Of the film's ambiguous ending, Valdimar Jóhannsson tells Inverse, "It can stand for so many things...Even I've changed my mind after watching the film so often." According to Noomi Rapace, "[Maria] somehow always knew the Ram Man [was there] and that Ada [would be] taken away from her." And yet, Maria's acceptance isn't the wholly beneficial "final stage" of grief that we might hope it would be.
The ending of Lamb sees acceptance as a double-edged sword
In that same interview with Inverse, Noomi Rapace explains that her character "takes something that is not hers because she needs to heal," which is why she always knew the Ram Man would come for her Ada. "That's why in the end, her pain is released. She's breathing again; she's alive. It's the beginning of a new chapter. It's extremely painful, but she is there," Rapace shares.

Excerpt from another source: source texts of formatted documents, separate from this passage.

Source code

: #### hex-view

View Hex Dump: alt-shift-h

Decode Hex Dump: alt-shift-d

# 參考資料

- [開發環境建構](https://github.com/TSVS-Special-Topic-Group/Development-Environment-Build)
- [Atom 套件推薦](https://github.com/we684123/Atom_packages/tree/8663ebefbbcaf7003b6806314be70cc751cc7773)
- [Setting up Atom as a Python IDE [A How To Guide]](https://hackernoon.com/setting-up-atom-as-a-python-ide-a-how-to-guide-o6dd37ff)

Maria accepts this new loss of both her husband and the child, but it is acceptance in the form of resignation. In grieving the loss of her actual child, Maria may have been (as Rapace notes) merely "surviving" as opposed to "living," but there was something tethering her to her humanity and existence. Now, released from her grief as well as her new child and her partner, Maria is the absolute definition of that line from the song "Me and Bobby McGee"; for her, freedom truly is "just another word for nothing left to lose."
On the one hand, she's shed her pain. On the other, she's simultaneously shed (or, lost) an entire portion of her identity and experience. In this double loss, the ending of "Lamb" suggests that while grief may be lonely and isolating, the death of that grief creates a void equally as terrifying as its presence.